Contraindicated for use in children and adolescents under 18 years of age.

Geriatric Use

The drug should be prescribed with caution to elderly patients.

Special Precautions

During treatment, monitoring of the peripheral blood picture and functional state of the liver and kidneys is necessary.

Treatment should be discontinued 48 hours before the determination of 17-ketosteroids.

Effect on the ability to drive vehicles and mechanisms

During treatment, one should refrain from engaging in potentially hazardous activities that require increased attention and speed of mental and motor reactions.

Overdose

Symptoms abdominal pain, nausea, vomiting, erosive-ulcerative lesions of the gastrointestinal tract, impaired renal function, metabolic acidosis.

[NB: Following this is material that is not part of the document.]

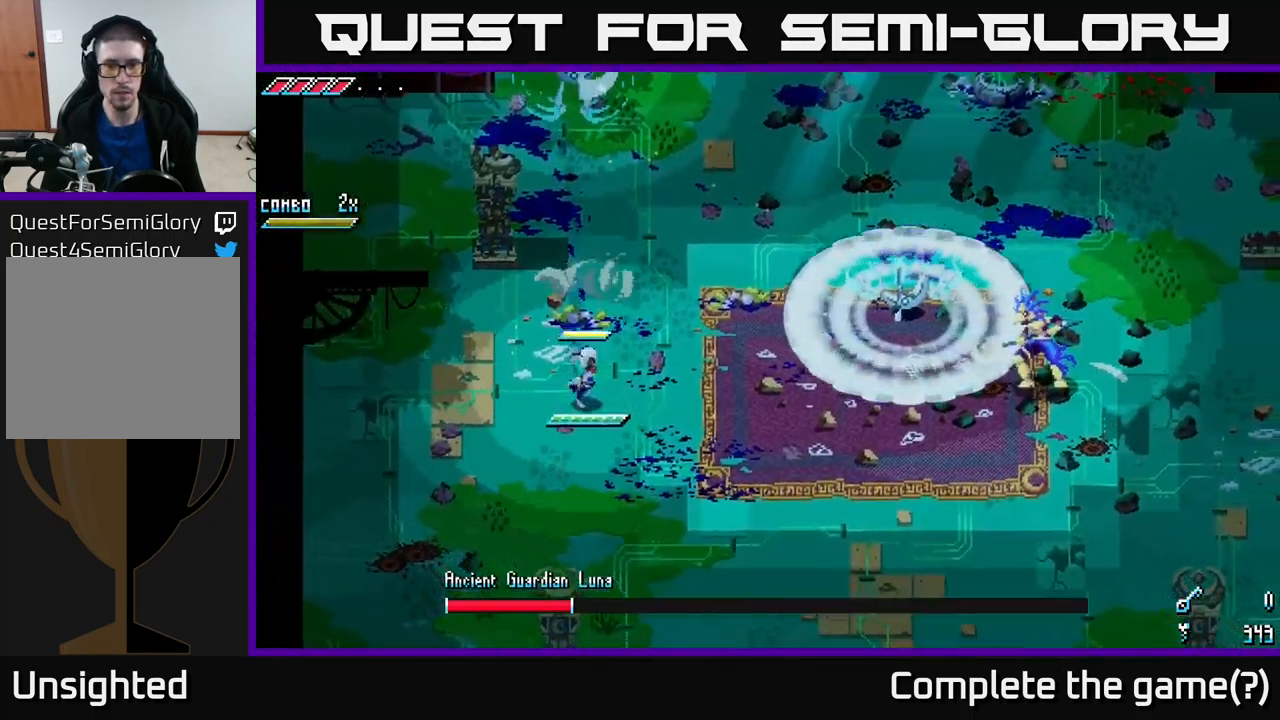
{"buttons": ["A", "X"], "left_stick": "right", "right_stick": "center", "events": [[17, "X", "up"], [250, "left_stick", "right"], [283, "X", "down"], [350, "A", "down"]]}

Treatment: gastric lavage, administration of adsorbents (activated charcoal) and symptomatic therapy (maintenance of vital body functions). There is no specific antidote.

Drug Interactions

Inducers of microsomal oxidation in the liver (phenytoin, ethanol, barbiturates, rifampicin, phenylbutazone, tricyclic antidepressants) increase the production of hydroxylated active metabolites.

Reduces the effectiveness of uricosuric, antihypertensive drugs and diuretics.

Enhances the hypoglycemic effect of sulfonylurea derivatives, the action of anticoagulants, antiplatelet agents, fibrinolytics, the side effects of estrogens, glucocorticoids and mineralocorticoids.

Antacids and cholestyramine reduce absorption.

Increases the blood concentration of lithium and methotrexate drugs.

In some patients with impaired renal function, the combined use of NSAIDs and ACE inhibitors may lead to further deterioration of renal function.

Myelotoxic drugs enhance the manifestations of hematotoxicity of the drug.

Storage Conditions

The drug should be stored out of the reach of children at a temperature not exceeding 25°C (77°F).

Shelf Life

Shelf life – 2 years. Do not use after the expiration date printed on the package.

Dispensing Status

The drug is dispensed by prescription.

Important Safety Information

This information is for educational purposes only and does not replace professional medical advice. Always consult your doctor before use. Dosage and side effects may vary. Use only as prescribed.